# sig 239 vs 229



## mkim1120 (Aug 2, 2007)

i was wondering what the difference in size was between these two pistols?
i was looking for concealed weapon to carry


----------



## tnxd9er (May 17, 2007)

mkim1120 said:


> i was wondering what the difference in size was between these two pistols?
> i was looking for concealed weapon to carry


Go to the Sig site. http://www.sigarms.com/ . You'll find all the specifications there. I just bought a 239 yesterday and was torn between it and the 229. What tipped the scale for me was the smaller size of the 239 and a narrower design. I wanted something that was easier to conceal. Both looked like great guns. I had put rounds through with both and for me they both were comfortable to shoot and accurate.


----------



## mkim1120 (Aug 2, 2007)

tnxd9er said:


> Go to the Sig site. http://www.sigarms.com/ . You'll find all the specifications there. I just bought a 239 yesterday and was torn between it and the 229. What tipped the scale for me was the smaller size of the 239 and a narrower design. I wanted something that was easier to conceal. Both looked like great guns. I had put rounds through with both and for me they both were comfortable to shoot and accurate.


thanks
what did you pay for your 239?


----------



## scorpiusdeus (Feb 7, 2007)

The P239 is smaller than the P229, but not by a huge margin. I love the P239 and while I don't own a P229, I do own a P228 which is similar in size. The size and feel of the P228 is as close to perfect for me as it gets. The P239 feels good, and shoots even better, but it's NOT a P228/P229. Having only 7 rounds makes a difference.


----------



## sfmittels (May 3, 2007)

The P229 vs P239 discussion is the usual one of a trade-off between capacity and concealability. Overall, the P239 is a bit smaller, but for me the most important dimension is width (or "thickness"). The standard 9mm P229 is 1.5" wide and holds 13 + 1 rounds. The standard P239 9mm is 1.2" wide (20% narrower) and holds 8 + 1 rounds (36% less capacity). 

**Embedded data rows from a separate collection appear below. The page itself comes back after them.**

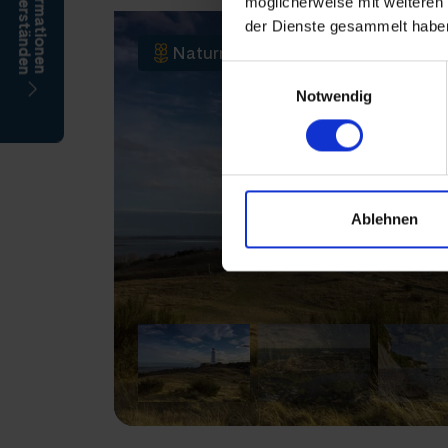
möglicherweise mit weiteren
der Dienste gesammelt habe
Naturreise
Einwilligungsauswahl
Notwendig
Ablehnen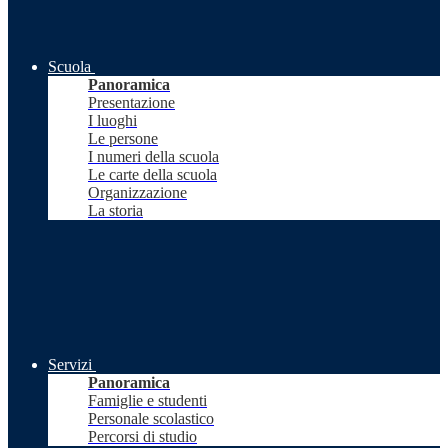
Scuola
Panoramica
Presentazione
I luoghi
Le persone
I numeri della scuola
Le carte della scuola
Organizzazione
La storia
Servizi
Panoramica
Famiglie e studenti
Personale scolastico
Percorsi di studio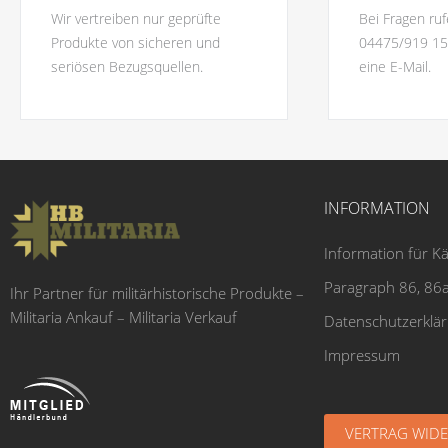
Wir vertreiben nur geprüfte
Bei Fragen ruf
Produkte von sicheren und
04475/919 15
seriösen Bezugsquellen.
eine E-Mail.
INFORMATION
Information für K
Paragraph 86, 86a
Ihr Partner für militärhistorische Produkte –
Militaria Ankauf – Militaria Verkauf
Datenschutzerklä
Impressum
VERTRAG WID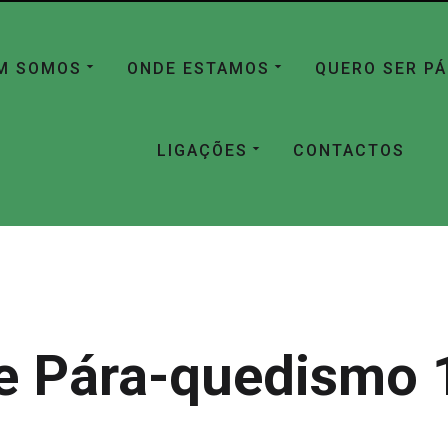
M SOMOS
ONDE ESTAMOS
QUERO SER P
LIGAÇÕES
CONTACTOS
e Pára-quedismo 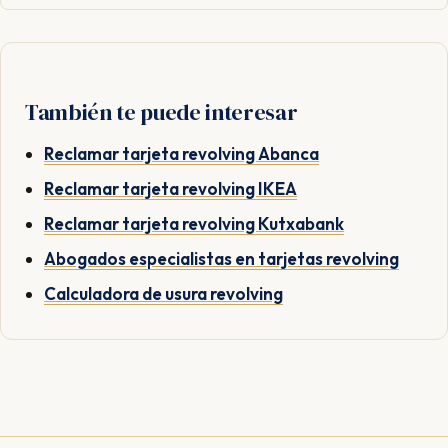
También te puede interesar
Reclamar tarjeta revolving Abanca
Reclamar tarjeta revolving IKEA
Reclamar tarjeta revolving Kutxabank
Abogados especialistas en tarjetas revolving
Calculadora de usura revolving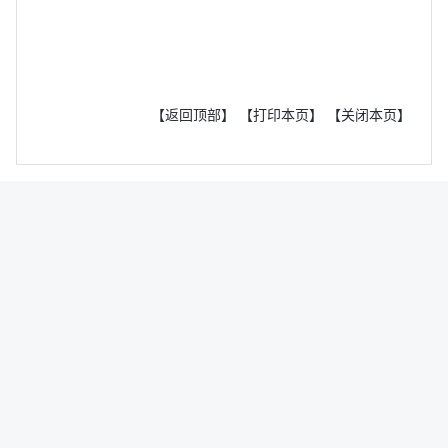
【返回顶部】
【打印本页】
【关闭本页】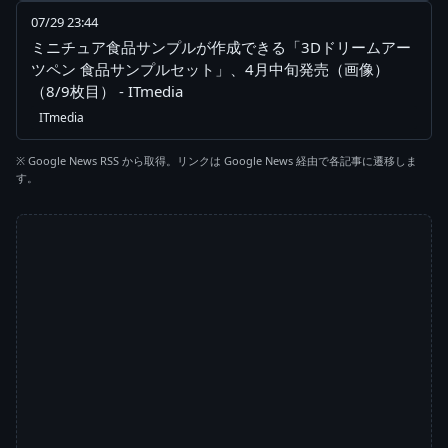
07/29 23:44
ミニチュア食品サンプルが作成できる「3Dドリームアー
ツペン 食品サンプルセット」、4月中旬発売（画像）
（8/9枚目） - ITmedia
ITmedia
※ Google News RSS から取得。リンクは Google News 経由で各記事に遷移しま
す。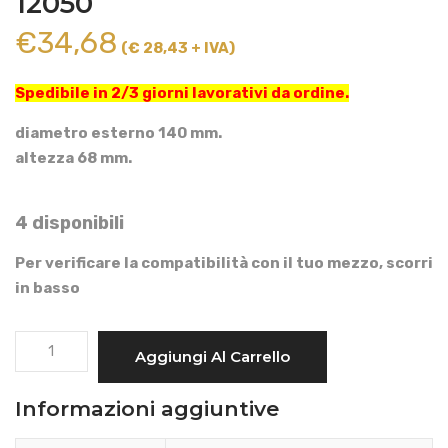
12050
€
34,68
(€ 28,43 + IVA)
Spedibile in 2/3 giorni lavorativi da ordine.
diametro esterno 140 mm.
altezza 68 mm.
4 disponibili
Per verificare la compatibilità con il tuo mezzo, scorri
in basso
FILTRO
Aggiungi Al Carrello
ARIA
ROTONDO
Informazioni aggiuntive
TIPO
LOMBARDINI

To round out the comparison, length is 7.1" (P229) vs 6.6" (P239) - 7% shorter. Height is about the same at 5.1-5.2". Weight without mag is 32 oz (P229) vs 29.5 oz (P239) - 8% lighter. 

I own both, but my P229 is an Elite model, which is longer, wider and heavier than a standard P229. Therefore, the difference between my P229 Elite and my P239 is greater than the normal models. For me, the P239 is much better for IWB carry, but the P229 is better for OWB carry. Plus, the P229 Elite is the finest overall firearm I've owned in 30+ years of shooting. 

A final point is geographic. I live in Arizona, where you live in shorts and a T-shirt for half the year. That makes IWB (or inside the pocket) the only practical CC methods during the hot months. The flatter P239 is much better for those methods. So call me confused; frankly, I carry whatever hides best with what I'm wearing.


----------